Iscritta nell’Elenco Ufficiale Nobiliare Italiano 1922.

Arma: partito: 1 d’argento allo scaglione di rosso accompagnato in alto da un’aquila bicipite di nero; nel 2° d’argento alla fascia di rosso accompagnata in capo da un leone al naturale tenente una spiga d’oro ed in punta da tre stelle dello stesso.

CANDIDA

Titoli: patrizio di Lucera

Dimora:  Lucera, Napoli

Il casato discende da ALDOINO Filangieri signore della terra di  Candida, e da quel  possedimento  venne poi conosciuto e nominato il casato  già dal 1269 in Candida o Candido (altro ramo della famiglia).

Nobili in Benevento, Nola, Lucera, Taranto, il ramo di Benevento si estinse nel XVI secolo.

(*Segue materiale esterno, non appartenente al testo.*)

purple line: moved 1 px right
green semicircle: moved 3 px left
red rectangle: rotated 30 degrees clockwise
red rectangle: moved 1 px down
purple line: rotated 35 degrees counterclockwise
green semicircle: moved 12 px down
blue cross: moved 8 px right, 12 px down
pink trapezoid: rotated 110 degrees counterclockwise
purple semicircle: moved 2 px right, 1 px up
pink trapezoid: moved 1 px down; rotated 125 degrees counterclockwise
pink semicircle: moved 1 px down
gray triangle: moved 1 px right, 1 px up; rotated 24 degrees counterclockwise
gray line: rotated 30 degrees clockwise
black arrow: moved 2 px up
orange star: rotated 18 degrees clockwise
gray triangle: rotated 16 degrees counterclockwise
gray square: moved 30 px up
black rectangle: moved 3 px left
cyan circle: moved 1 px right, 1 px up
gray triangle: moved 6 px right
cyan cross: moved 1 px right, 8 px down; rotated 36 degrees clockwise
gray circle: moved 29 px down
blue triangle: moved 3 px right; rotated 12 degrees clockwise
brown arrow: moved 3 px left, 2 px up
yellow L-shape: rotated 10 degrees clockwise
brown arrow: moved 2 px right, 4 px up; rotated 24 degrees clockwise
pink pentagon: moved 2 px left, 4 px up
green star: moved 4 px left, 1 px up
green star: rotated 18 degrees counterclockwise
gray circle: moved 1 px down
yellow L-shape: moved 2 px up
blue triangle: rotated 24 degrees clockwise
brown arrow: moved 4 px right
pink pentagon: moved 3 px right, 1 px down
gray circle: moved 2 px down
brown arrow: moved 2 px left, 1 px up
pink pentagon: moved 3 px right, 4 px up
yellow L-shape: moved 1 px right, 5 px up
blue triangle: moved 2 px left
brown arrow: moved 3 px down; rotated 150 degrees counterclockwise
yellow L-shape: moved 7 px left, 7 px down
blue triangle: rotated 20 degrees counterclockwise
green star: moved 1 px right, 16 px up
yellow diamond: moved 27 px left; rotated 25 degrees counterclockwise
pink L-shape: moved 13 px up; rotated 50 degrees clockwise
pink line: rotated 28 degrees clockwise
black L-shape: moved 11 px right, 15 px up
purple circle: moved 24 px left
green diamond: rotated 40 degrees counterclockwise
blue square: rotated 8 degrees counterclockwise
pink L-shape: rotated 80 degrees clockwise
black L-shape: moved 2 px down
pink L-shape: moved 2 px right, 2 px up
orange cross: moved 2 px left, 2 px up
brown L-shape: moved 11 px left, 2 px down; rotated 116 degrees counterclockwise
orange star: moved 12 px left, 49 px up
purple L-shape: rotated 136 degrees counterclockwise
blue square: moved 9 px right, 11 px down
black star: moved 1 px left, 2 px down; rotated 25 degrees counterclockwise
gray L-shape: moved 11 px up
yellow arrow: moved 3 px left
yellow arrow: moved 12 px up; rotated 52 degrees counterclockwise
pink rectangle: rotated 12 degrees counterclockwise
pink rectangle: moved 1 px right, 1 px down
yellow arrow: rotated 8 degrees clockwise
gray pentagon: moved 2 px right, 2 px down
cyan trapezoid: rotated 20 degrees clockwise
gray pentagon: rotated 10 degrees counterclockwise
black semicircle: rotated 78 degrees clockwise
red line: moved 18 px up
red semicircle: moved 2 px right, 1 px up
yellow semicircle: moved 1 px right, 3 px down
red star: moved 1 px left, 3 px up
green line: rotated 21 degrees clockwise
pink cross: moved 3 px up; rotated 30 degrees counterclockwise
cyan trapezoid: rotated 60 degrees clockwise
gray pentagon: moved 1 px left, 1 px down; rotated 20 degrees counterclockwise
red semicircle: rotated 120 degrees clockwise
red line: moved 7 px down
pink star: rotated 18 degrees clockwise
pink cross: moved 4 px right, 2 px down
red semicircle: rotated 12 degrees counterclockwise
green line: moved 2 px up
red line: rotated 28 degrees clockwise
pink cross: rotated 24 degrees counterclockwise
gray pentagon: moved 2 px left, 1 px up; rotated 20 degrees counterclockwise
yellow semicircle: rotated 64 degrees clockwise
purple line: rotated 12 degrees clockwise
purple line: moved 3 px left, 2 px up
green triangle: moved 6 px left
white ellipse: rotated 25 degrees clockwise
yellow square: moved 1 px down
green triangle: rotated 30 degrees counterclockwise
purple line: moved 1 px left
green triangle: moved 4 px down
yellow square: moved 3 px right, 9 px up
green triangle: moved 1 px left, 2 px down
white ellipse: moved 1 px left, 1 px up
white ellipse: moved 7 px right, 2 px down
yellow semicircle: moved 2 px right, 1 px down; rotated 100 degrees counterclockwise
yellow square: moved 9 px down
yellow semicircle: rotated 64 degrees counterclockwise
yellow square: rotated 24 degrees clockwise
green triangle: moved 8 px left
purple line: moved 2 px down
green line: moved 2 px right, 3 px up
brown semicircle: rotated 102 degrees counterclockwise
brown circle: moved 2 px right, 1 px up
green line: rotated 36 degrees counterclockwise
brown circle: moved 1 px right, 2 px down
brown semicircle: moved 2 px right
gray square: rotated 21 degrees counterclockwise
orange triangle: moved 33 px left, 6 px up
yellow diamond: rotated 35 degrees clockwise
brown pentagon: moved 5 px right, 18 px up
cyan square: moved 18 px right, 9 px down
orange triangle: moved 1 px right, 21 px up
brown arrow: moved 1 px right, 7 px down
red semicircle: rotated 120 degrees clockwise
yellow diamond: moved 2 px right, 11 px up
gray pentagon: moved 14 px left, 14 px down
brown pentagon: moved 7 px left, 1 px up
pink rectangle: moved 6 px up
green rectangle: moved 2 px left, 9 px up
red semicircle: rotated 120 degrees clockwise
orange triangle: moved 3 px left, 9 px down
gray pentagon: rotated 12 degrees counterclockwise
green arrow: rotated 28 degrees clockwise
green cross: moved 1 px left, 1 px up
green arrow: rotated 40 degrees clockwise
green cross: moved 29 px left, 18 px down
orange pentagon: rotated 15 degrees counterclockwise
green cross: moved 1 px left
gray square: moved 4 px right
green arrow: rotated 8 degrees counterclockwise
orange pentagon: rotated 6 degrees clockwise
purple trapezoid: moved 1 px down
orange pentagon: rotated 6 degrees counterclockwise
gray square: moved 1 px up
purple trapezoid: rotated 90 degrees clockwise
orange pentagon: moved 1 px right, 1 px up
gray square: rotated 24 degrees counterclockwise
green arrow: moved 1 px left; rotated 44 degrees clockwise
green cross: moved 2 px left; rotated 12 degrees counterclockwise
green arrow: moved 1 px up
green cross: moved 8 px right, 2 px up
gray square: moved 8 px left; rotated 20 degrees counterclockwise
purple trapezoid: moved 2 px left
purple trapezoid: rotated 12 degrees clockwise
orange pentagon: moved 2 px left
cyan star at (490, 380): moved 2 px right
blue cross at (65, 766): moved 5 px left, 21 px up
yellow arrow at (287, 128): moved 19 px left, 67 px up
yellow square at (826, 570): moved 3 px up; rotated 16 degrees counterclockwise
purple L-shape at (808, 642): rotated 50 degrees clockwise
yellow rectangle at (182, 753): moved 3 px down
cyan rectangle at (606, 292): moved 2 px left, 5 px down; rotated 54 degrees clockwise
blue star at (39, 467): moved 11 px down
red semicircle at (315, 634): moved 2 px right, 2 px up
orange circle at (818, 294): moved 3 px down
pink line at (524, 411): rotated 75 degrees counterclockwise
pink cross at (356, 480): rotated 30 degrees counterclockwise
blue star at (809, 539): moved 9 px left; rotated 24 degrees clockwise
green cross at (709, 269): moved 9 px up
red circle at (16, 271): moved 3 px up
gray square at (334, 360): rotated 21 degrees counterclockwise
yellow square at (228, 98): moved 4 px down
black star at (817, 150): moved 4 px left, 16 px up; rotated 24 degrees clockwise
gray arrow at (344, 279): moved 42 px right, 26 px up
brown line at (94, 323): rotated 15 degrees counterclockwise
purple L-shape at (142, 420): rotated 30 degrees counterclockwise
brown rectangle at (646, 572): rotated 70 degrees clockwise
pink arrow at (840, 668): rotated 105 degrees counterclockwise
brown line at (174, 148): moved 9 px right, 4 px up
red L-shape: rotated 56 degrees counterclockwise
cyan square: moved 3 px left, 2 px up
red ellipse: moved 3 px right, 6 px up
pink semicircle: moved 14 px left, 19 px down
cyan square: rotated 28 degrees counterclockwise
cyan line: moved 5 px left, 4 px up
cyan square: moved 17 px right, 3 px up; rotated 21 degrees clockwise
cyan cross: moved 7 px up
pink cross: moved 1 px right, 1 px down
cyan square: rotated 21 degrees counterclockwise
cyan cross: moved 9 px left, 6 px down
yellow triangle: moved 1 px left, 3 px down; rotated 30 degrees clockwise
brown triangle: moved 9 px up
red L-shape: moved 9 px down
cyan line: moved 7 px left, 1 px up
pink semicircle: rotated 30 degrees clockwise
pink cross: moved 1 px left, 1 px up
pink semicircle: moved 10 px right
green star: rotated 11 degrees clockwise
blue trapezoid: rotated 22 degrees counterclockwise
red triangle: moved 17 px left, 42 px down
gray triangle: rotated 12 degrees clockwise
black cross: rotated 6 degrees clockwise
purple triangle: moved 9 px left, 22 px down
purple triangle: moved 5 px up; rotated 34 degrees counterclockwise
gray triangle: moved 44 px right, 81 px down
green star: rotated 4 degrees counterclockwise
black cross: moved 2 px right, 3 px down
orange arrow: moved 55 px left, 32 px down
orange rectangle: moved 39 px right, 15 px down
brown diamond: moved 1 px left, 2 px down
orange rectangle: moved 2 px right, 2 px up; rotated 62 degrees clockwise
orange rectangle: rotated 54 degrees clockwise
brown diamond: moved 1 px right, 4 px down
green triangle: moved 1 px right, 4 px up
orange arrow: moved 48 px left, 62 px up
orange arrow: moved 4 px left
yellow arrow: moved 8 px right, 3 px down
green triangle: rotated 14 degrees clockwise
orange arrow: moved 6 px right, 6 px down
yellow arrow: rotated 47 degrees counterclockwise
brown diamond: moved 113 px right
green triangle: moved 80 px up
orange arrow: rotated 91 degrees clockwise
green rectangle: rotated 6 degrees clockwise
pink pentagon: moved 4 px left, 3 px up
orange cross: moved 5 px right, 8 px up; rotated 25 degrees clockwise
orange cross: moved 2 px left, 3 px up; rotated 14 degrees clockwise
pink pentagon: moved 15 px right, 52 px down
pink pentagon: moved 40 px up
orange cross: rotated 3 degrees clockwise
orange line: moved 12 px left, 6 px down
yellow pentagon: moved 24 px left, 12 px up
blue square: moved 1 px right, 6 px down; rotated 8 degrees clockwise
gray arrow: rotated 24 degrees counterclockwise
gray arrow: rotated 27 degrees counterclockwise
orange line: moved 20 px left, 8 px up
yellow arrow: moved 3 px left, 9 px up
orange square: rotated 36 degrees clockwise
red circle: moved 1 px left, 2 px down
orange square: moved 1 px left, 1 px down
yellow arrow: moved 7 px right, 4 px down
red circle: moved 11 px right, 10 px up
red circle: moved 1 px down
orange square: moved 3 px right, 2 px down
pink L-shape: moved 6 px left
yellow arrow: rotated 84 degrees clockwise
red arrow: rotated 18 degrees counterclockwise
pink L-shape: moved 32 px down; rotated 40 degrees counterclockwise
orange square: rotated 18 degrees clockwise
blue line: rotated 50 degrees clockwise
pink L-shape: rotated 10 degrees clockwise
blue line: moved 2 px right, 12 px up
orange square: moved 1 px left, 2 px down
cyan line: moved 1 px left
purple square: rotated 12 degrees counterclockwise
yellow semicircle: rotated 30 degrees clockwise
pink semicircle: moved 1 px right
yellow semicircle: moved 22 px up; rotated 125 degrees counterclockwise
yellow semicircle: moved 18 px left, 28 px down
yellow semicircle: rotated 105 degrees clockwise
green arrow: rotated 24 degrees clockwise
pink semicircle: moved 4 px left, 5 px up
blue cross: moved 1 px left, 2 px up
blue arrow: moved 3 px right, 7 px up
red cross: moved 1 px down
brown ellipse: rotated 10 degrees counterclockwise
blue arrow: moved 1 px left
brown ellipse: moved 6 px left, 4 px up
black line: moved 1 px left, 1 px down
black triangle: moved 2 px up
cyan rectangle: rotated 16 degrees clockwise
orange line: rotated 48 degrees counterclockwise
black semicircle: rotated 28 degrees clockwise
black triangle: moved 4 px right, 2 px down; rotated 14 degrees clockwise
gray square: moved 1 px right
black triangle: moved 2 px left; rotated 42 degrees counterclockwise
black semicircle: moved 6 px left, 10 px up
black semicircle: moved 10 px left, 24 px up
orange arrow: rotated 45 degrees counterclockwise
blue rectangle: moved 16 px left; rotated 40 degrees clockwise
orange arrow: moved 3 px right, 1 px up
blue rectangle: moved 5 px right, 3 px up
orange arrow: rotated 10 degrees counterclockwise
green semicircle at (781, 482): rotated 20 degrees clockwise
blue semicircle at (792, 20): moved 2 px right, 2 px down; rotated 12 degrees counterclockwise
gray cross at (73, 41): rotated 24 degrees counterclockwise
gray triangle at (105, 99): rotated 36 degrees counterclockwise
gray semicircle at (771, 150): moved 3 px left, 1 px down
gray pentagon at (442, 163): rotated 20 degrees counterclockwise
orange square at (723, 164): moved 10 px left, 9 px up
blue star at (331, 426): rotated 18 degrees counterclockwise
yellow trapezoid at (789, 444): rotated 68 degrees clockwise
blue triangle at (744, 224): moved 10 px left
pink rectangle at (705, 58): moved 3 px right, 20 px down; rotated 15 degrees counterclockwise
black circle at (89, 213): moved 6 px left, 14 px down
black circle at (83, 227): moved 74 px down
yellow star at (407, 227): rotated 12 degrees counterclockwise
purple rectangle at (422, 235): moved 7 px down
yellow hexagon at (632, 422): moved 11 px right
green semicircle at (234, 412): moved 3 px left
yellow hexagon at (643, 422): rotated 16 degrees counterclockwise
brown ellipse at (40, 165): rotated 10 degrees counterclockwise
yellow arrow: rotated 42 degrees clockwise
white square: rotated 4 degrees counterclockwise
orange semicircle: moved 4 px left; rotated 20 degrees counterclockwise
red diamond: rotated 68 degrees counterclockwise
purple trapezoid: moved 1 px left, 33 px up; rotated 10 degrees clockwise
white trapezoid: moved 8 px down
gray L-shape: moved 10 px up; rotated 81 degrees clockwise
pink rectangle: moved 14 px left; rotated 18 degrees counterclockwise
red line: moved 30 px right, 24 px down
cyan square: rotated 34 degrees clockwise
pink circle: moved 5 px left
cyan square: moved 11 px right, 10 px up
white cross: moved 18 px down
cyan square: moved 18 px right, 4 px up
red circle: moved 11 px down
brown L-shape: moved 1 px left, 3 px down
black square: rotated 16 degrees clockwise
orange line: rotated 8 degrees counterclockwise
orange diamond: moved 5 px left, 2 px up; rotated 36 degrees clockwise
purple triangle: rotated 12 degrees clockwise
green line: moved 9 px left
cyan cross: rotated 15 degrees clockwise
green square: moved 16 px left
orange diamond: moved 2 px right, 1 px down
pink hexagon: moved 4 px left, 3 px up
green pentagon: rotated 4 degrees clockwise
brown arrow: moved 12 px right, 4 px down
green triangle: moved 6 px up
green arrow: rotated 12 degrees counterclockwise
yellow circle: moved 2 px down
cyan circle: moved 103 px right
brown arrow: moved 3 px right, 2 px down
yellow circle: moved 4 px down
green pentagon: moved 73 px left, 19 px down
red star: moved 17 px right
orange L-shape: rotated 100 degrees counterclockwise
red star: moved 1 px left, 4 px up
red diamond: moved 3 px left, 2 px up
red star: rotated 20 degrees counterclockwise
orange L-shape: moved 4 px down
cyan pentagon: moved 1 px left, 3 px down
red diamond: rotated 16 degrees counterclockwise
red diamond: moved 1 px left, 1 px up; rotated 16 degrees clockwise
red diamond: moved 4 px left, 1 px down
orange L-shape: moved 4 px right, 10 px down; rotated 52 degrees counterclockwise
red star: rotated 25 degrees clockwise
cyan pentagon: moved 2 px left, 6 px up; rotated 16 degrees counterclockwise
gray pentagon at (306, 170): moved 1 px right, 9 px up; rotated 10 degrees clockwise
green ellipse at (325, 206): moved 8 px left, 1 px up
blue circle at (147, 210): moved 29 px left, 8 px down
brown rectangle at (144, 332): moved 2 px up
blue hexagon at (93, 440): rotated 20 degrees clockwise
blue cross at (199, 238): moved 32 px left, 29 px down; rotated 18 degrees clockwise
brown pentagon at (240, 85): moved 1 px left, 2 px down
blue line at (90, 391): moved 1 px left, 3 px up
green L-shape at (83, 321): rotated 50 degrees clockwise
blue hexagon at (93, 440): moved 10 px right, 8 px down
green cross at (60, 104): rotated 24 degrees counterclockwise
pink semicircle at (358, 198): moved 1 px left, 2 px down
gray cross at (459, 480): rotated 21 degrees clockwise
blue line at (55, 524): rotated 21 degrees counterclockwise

GIACOMO milite e “familiare” di re Roberto d’Angiò,  da Benevento portò la famiglia nel 1324 in Lucera dando poi origine anche al ramo di Napoli. ANGELO creato da re Roberto cavaliere del giustizierato di Bari; frate ANDREA presidente della Regia Camera della Sommaria, cavaliere di Rodi e priore di Barletta, nel  1424 fu tra i sottoscrittori della capitolazione della città di Lucera a re Alfonso d’Aragona; PIETRO, BERNARDINO e GIACOMO furono dei valorosi militari nel XV secolo; frate CARLO, comandante di galee da guerra, difese l’isola di Malta dall’aggressione di Napoleone nell’anno 1800, luogotenente del Gran Magistero dell’Ordine di Malta; ANDREA maresciallo della Regia Guardia del Corpo di re Gioacchino Murat nell’anno 1808.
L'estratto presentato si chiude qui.